#### Given data

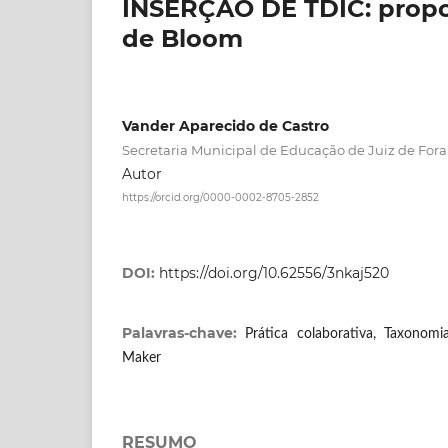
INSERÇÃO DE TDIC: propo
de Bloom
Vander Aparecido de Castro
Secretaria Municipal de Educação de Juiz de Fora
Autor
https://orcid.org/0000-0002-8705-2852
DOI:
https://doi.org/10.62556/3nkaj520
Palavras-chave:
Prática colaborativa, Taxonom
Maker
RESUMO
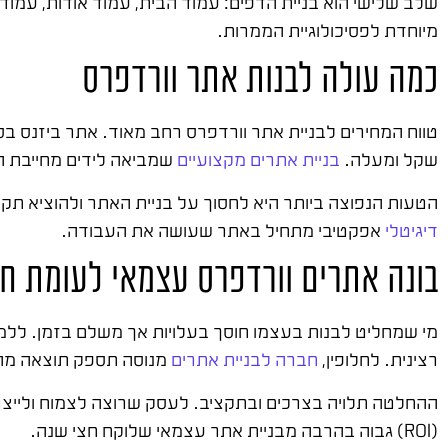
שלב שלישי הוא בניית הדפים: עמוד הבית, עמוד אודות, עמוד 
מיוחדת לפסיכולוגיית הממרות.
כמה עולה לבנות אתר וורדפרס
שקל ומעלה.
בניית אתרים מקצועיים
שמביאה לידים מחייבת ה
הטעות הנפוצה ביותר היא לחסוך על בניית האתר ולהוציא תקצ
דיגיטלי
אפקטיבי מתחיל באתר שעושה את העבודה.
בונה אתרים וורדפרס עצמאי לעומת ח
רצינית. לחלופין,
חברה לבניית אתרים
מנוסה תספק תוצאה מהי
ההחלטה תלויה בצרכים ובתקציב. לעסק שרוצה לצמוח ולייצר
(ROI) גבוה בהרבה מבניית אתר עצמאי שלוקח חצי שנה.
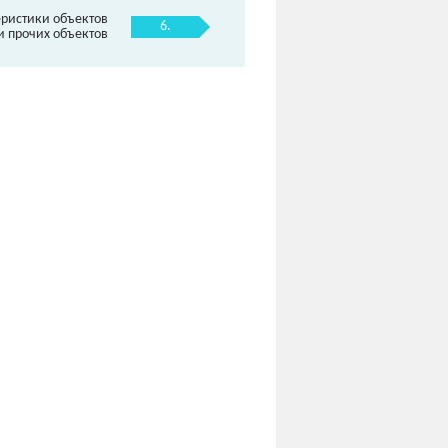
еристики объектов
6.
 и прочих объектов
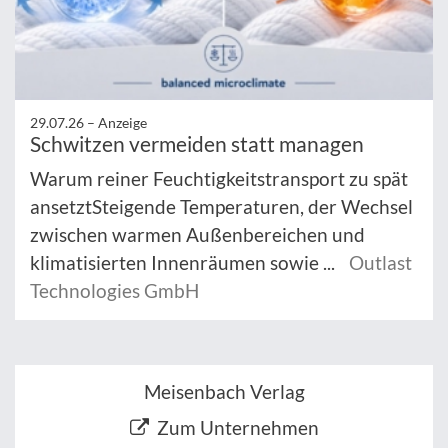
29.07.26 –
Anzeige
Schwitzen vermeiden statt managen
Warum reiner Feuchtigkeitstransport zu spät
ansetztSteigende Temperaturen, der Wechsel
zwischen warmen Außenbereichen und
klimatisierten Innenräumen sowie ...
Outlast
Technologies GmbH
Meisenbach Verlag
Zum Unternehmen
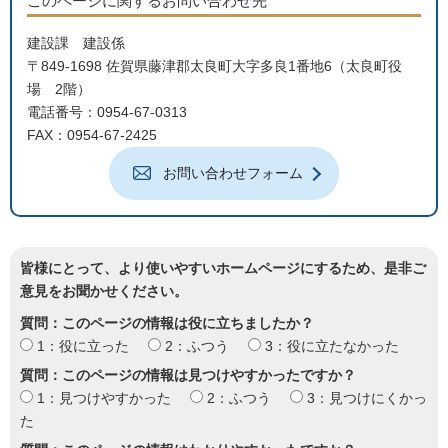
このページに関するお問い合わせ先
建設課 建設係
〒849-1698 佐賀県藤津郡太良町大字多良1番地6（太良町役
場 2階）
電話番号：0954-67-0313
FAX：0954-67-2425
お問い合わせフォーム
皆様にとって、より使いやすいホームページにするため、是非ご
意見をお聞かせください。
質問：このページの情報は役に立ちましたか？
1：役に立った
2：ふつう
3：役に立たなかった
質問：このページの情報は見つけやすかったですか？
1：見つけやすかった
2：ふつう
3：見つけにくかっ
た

#### What is expected
Report how many lines in the records contain the string "עצמאי". Case counts; give only the number.

#### Exercise solution
2